While students in Oman have been going through a new phase of life, with online classes, absence of outdoor activity and the prospect of weekend visits to malls for entertainment and dinng out ruled out of their schedules, they have also learnt to join in household chores. For Athira R Nair, a distant education second-year college student, however, extra time at hand often forced herself to give her Mom a holiday from the kitchen.

“Though there was no class and the planned exams were postponed due to coronavirus issues, the lockdown time here was not at all tedious for me. The little ‘lazy me’ keeps trying my best to help my mother (not always) for cleaning and in the evening cooking,” says Athira, adding, “For cleaning, yes, I get paid for it and make sure it is a good way to realise difficulties of housework.”

Athira admits that in her home, the most pleasing place is the kitchen. “It is a place where we all spend a good amount of our time, a place for choice, a place for pleasure, a place for sharing happiness, a place for laughing, a place to taste ‘sweet and bitter’ and many more of life situations. So, I decided to enter into the kitchen, not just to help my mother, but also to learn some of the difficulties women face doing a thankless job everyday.”

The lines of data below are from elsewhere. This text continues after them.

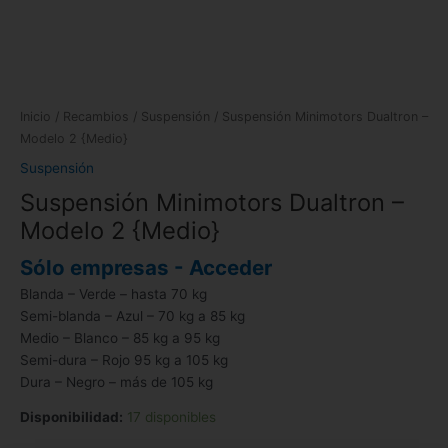
Inicio
/
Recambios
/
Suspensión
/ Suspensión Minimotors Dualtron –
Modelo 2 {Medio}
Suspensión
Suspensión Minimotors Dualtron –
Modelo 2 {Medio}
Sólo empresas - Acceder
Blanda – Verde – hasta 70 kg
Semi-blanda – Azul – 70 kg a 85 kg
Medio – Blanco – 85 kg a 95 kg
Semi-dura – Rojo 95 kg a 105 kg
Dura – Negro – más de 105 kg
Disponibilidad:
17 disponibles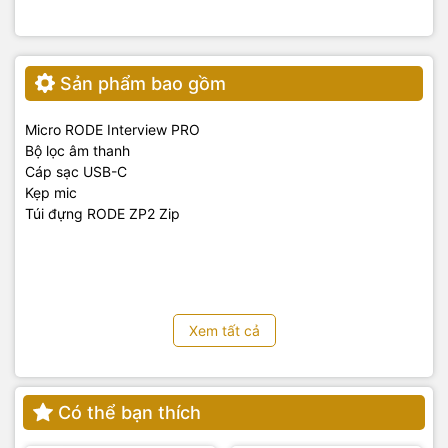
thanh rõ ràng, sống động.
Ghi âm ngoài trời:
Thu âm các sự kiện, buổi biểu diễn
ngoài trời.
Phát biểu, thuyết trình:
Ghi âm các bài phát biểu, thuyết
Sản phẩm bao gồm
trình một cách chuyên nghiệp.
Micro RODE Interview PRO
Bộ lọc âm thanh
Cáp sạc USB-C
Kẹp mic
Túi đựng RODE ZP2 Zip
Xem tất cả
Có thể bạn thích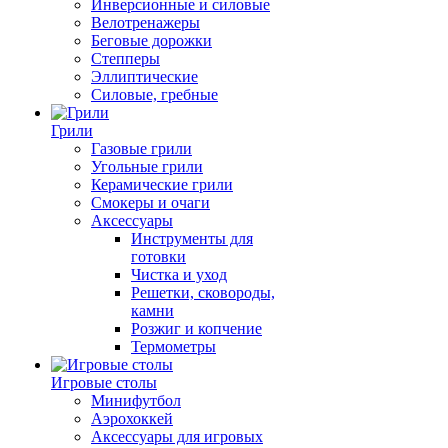
Инверсионные и силовые
Велотренажеры
Беговые дорожки
Степперы
Эллиптические
Силовые, гребные
Грили
Газовые грили
Угольные грили
Керамические грили
Смокеры и очаги
Аксессуары
Инструменты для
готовки
Чистка и уход
Решетки, сковороды,
камни
Розжиг и копчение
Термометры
Игровые столы
Минифутбол
Аэрохоккей
Аксессуары для игровых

Athira says  her grandmother, too, spends a lot of time in the kitchen and makes a variety of dishes whenever she visits her during vacations. However, what she wishes to share is not an untold story of drudgery in the kitchen but how her little attempt in the kitchen made her learn many unleavened lessons that are not taught in school. Apart from the initiative to experiment and be creative, she also learnt to persevere and perform against odds.

With no expertise with the hearth, neither any experience to fall back on, Athira decided to give a twist to their daily bread (chapatis) and relied on YouTube instruction to prepare ‘vegetable stuffed parathas’ to conform to her own adage – Cook well, eat well!

With colourful ingredients for company – carrots, onions, cabbage, green chillies, capsicum, potato, paneer, spices and flour – and her mother peeping in every now and then, Athira churned out a sumptuous array of vegetable stuffed parathas with a carrot and curd raita as accompaniment.

A ‘thumbs up’ from her mother, at the end of the show, not just gave her the impetus to keep going in a new-found passion, but also brought tears to her eyes as the family enjoyed a delightful meal that was laced with love and labour.

“When you indulge in fulfilling activity, the lockdown never comes to mind. We can do plenty of things at home, but these are practical only if we stay dedicated,” she asserts.